The Antonis G Pappadakis, now called the Electronica, was kept from leaving the Port of Norfolk, Virginia, in April 2013, after crew members passed notes and a camera to USCG officials alleging the ship illegally discharged oily bilge water. The government demanded $2.5m as a bond to release the ship. The discharges were not recorded onboard, and Kassian Maritime, Angelex and the ship's captain were charged criminally.
The trio were acquitted in a trial, but not before the ship sat in port for nearly six months and Angelex lost what it claims was $4.2m. In 2015, the company sought damages, but the Eastern District of Virginia federal court and the Washington DC Circuit Court of Appeals denied them, deferring to the government.
In the petition, Angelex said it turned over a trove of financial documents illustrating its inability to pay the $2.5m bond, but several officials said in depositions that they did not review the documentation.

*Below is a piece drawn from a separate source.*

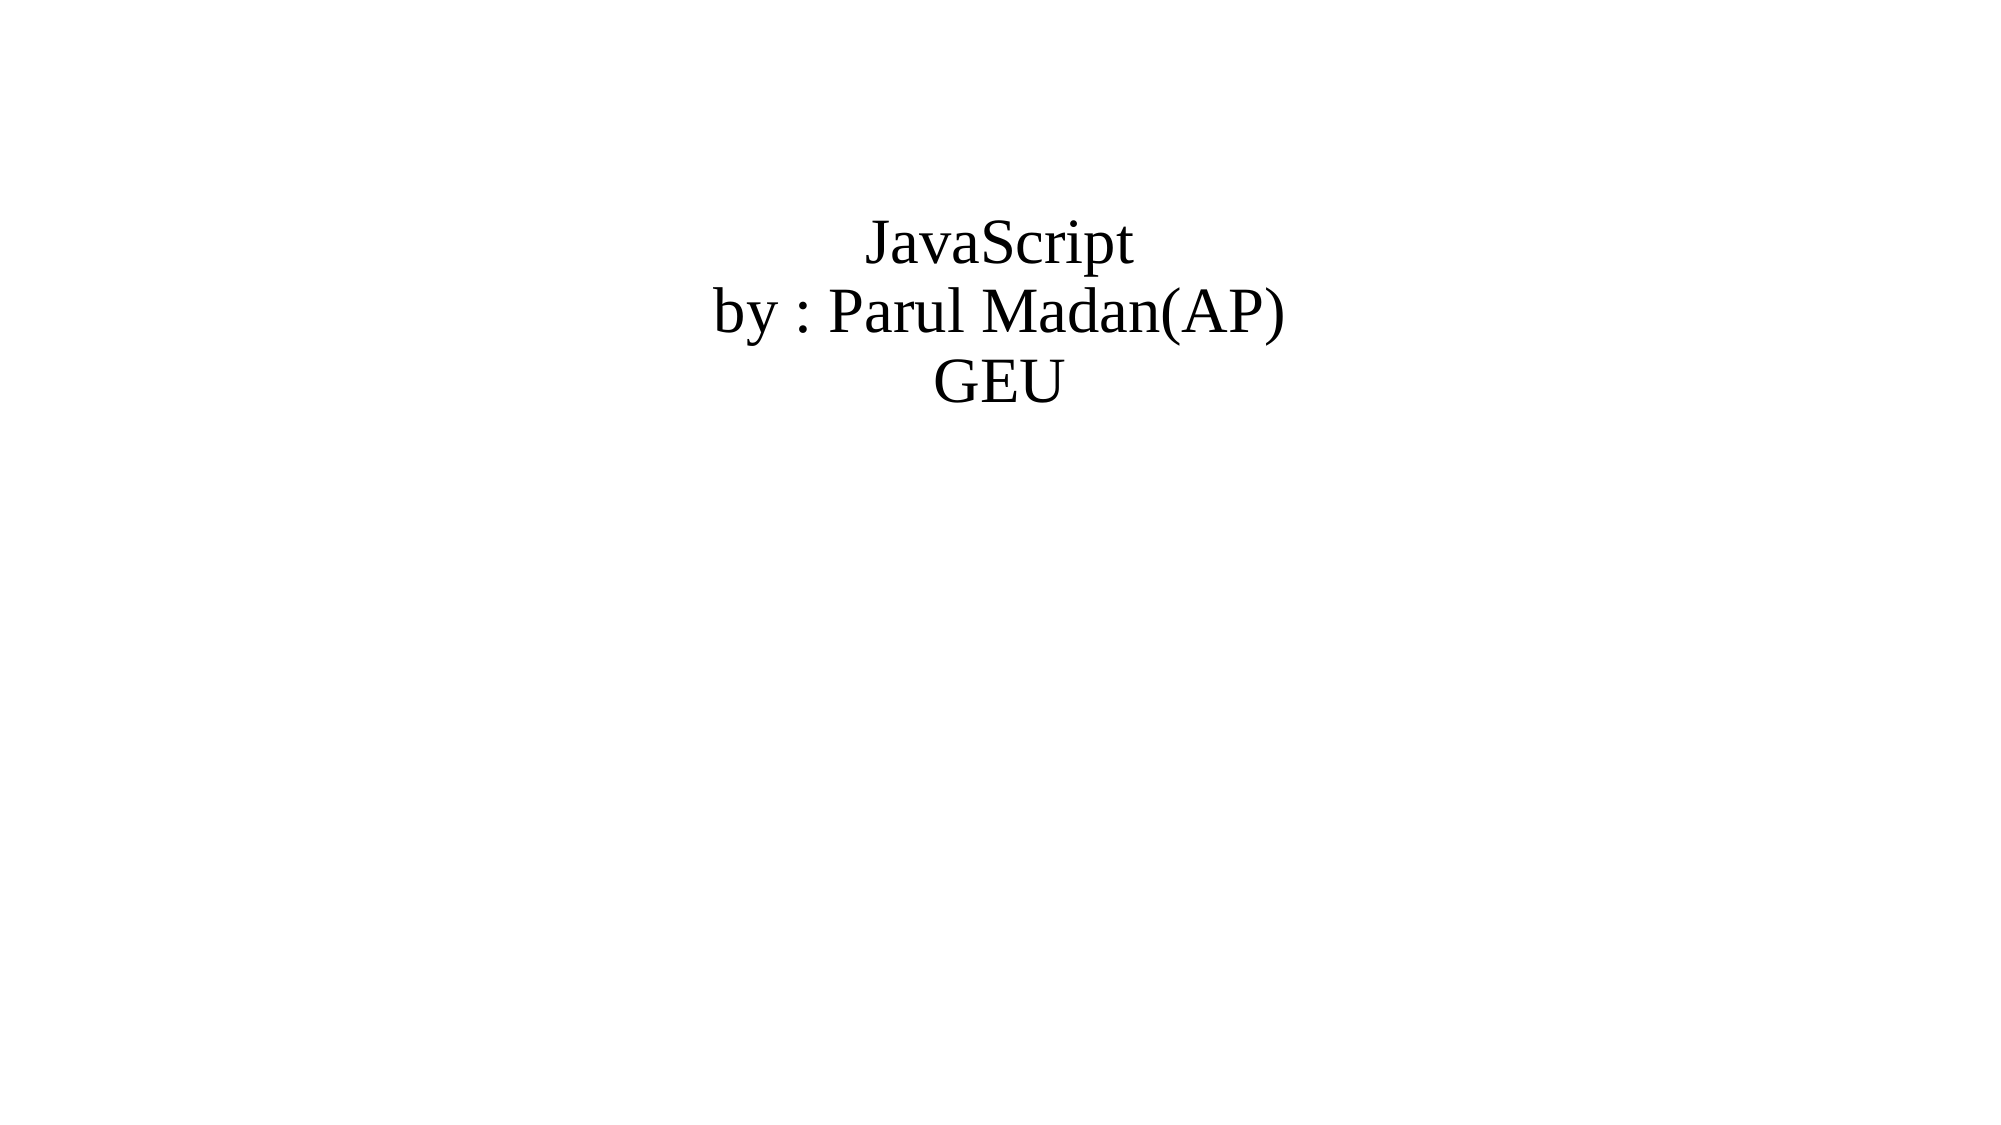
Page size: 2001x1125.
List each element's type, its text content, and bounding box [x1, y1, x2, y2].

Further, lawyers for Angelex alleged the USCG initially agreed to a $1.5m bond, which was later rescinded without explanation. A lawsuit in the immediate aftermath of the Antonis G Pappadakis' detention sided with Angelex and decreased the bond to $1.5m, a sum overturned by a higher court which said the company must seek an after-the-fact remedy.
Annually, thousands of cases are appealed to the high court, but its nine justices only agree to hear a few.
'Got a good shot'
"I do think it's got a good shot," Sparkman said. “The fact that this is a case of first impression, it goes to the heart of statutory interpretation.”
The US Department of Justice declined to comment on the petition, but government lawyers have successfully defended the USCG's actions as reasonable.
Measuring the reasonableness of the Coast Guard’s actions by an objective standard, we find that the Coast Guard set a reasonable monetary bond
Circuit Judge David Tatel
"Measuring the reasonableness of the Coast Guard’s actions by an objective standard, we find that the Coast Guard set a reasonable monetary bond," wrote Circuit Judge David Tatel in November. "We also conclude that the non-monetary components of the bond demand contributed nothing to the owner’s losses."
But Sparkman said the circuit court and lower court decisions established a standard by which the ends justify the means.
"It completely sidestepped the facts," Sparkman said. "You are always going to have a way to have the ends justify the means."
The court is set to decide whether to hear the case by 6 March. It has the right to a 30-day extension, which Sparkman expects them to exercise.